AIM OF THE TASK =>
Reproduce the text of the rows verbatim, starting at the first line of the rows and stopping after the line that contains "Service anfragen". Omit the pictures from the output.

PROVIDED RECORDS =>
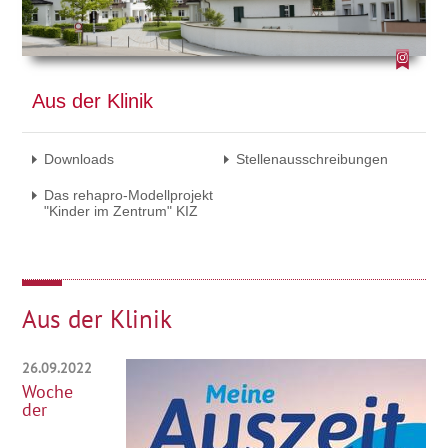
Aus der Klinik
Downloads
Stellenausschreibungen
Das rehapro-Modellprojekt
"Kinder im Zentrum" KIZ
Aus der Klinik
26.09.2022
Woche
der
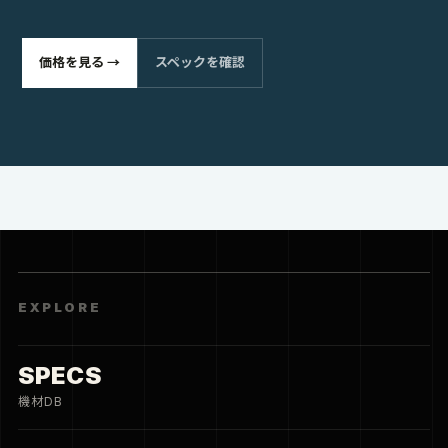
価格を見る →
スペックを確認
EXPLORE
SPECS
機材DB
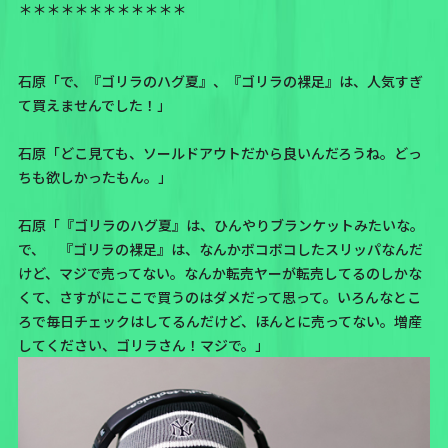
＊＊＊＊＊＊＊＊＊＊＊＊
石原「で、『ゴリラのハグ夏』、『ゴリラの裸足』は、人気すぎ
て買えませんでした！」
石原「どこ見ても、ソールドアウトだから良いんだろうね。どっ
ちも欲しかったもん。」
石原「『ゴリラのハグ夏』は、ひんやりブランケットみたいな。
で、 『ゴリラの裸足』は、なんかボコボコしたスリッパなんだ
けど、マジで売ってない。なんか転売ヤーが転売してるのしかな
くて、さすがにここで買うのはダメだって思って。いろんなとこ
ろで毎日チェックはしてるんだけど、ほんとに売ってない。増産
してください、ゴリラさん！マジで。」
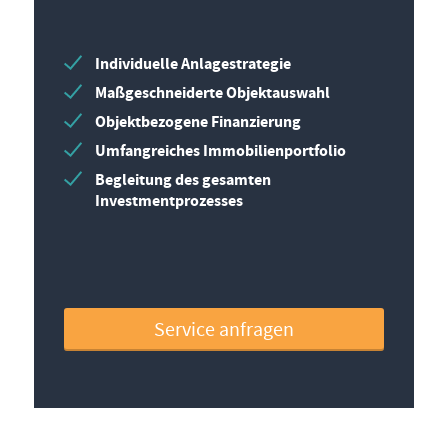
Individuelle Anlagestrategie
Maßgeschneiderte Objektauswahl
Objektbezogene Finanzierung
Umfangreiches Immobilienportfolio
Begleitung des gesamten
Investmentprozesses
Service anfragen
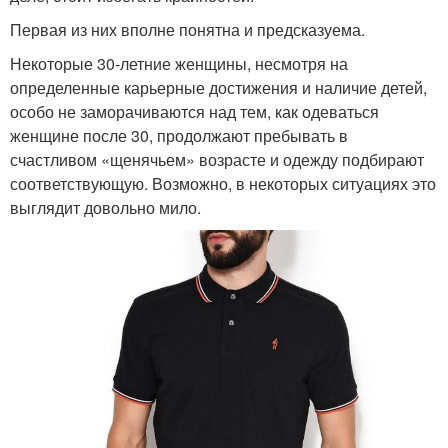
Первая из них вполне понятна и предсказуема.
Некоторые 30-летние женщины, несмотря на
определенные карьерные достижения и наличие детей,
особо не заморачиваются над тем, как одеваться
женщине после 30, продолжают пребывать в
счастливом «щенячьем» возрасте и одежду подбирают
соответствующую. Возможно, в некоторых ситуациях это
выглядит довольно мило.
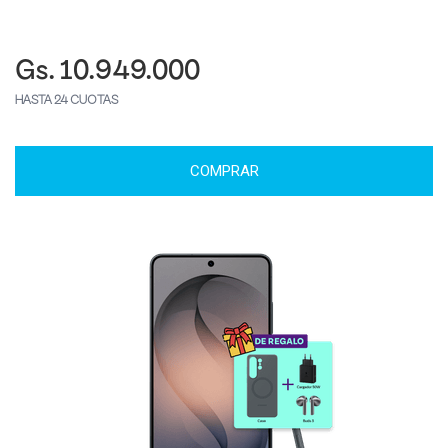
Gs. 10.949.000
HASTA 24 CUOTAS
COMPRAR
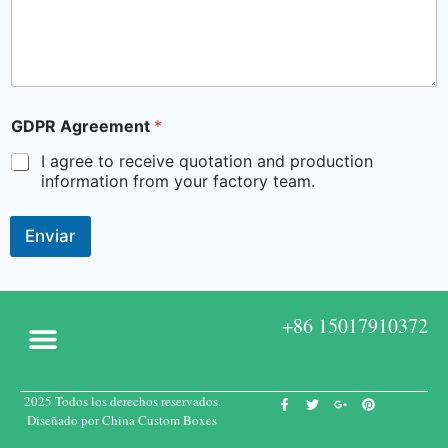
GDPR Agreement
*
I agree to receive quotation and production
information from your factory team.
Enviar
+86 15017910372
2025 Todos los derechos reservados.
Acerca de
Cajas a medida
Póngase en contacto con
Diseñado por China Custom Boxes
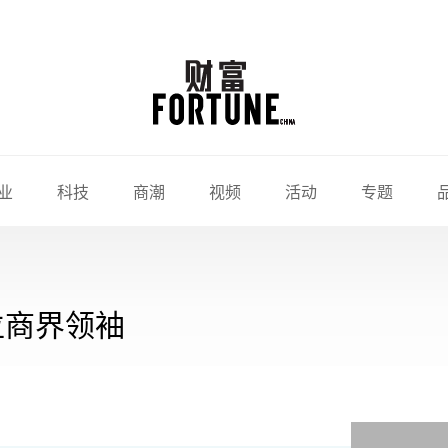
业
科技
商潮
视频
活动
专题
位商界领袖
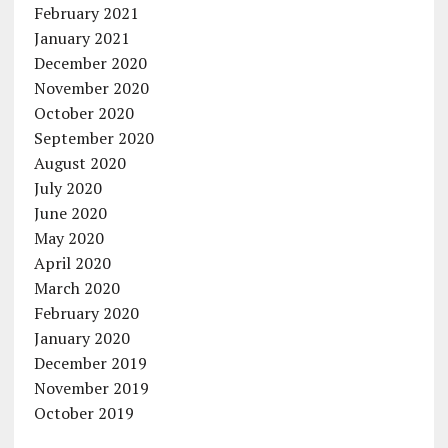
February 2021
January 2021
December 2020
November 2020
October 2020
September 2020
August 2020
July 2020
June 2020
May 2020
April 2020
March 2020
February 2020
January 2020
December 2019
November 2019
October 2019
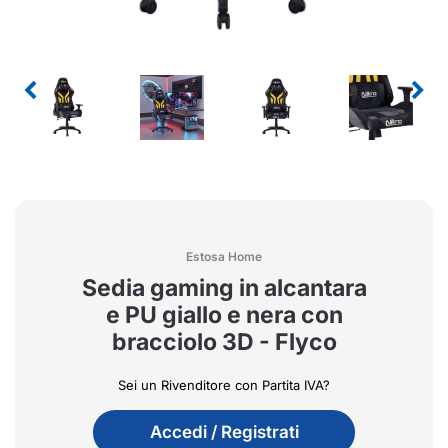
Estosa Home
Sedia gaming in alcantara
e PU giallo e nera con
bracciolo 3D - Flyco
Sei un Rivenditore con Partita IVA?
Accedi / Registrati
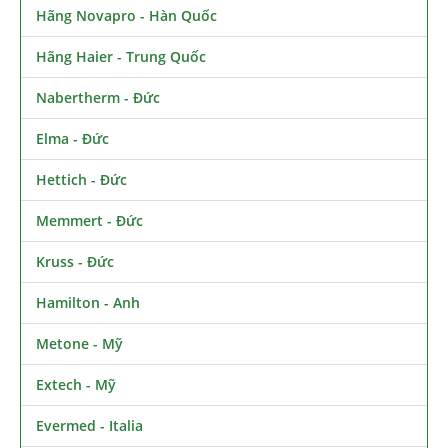
Hãng Novapro - Hàn Quốc
Hãng Haier - Trung Quốc
Nabertherm - Đức
Elma - Đức
Hettich - Đức
Memmert - Đức
Kruss - Đức
Hamilton - Anh
Metone - Mỹ
Extech - Mỹ
Evermed - Italia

REPLY =>
Aus der Klinik
Downloads
Stellenausschreibungen
Das rehapro-Modellprojekt
"Kinder im Zentrum" KIZ
Aus der Klinik
26.09.2022
Woche
der
価格を見る →
スペックを確認
EXPLORE
SPECS
機材DB
＊＊＊＊＊＊＊＊＊＊＊＊
石原「で、『ゴリラのハグ夏』、『ゴリラの裸足』は、人気すぎ
て買えませんでした！」
石原「どこ見ても、ソールドアウトだから良いんだろうね。どっ
ちも欲しかったもん。」
石原「『ゴリラのハグ夏』は、ひんやりブランケットみたいな。
で、 『ゴリラの裸足』は、なんかボコボコしたスリッパなんだ
けど、マジで売ってない。なんか転売ヤーが転売してるのしかな
くて、さすがにここで買うのはダメだって思って。いろんなとこ
ろで毎日チェックはしてるんだけど、ほんとに売ってない。増産
してください、ゴリラさん！マジで。」
Individuelle Anlagestrategie
Maßgeschneiderte Objektauswahl
Objektbezogene Finanzierung
Umfangreiches Immobilienportfolio
Begleitung des gesamten
Investmentprozesses
Service anfragen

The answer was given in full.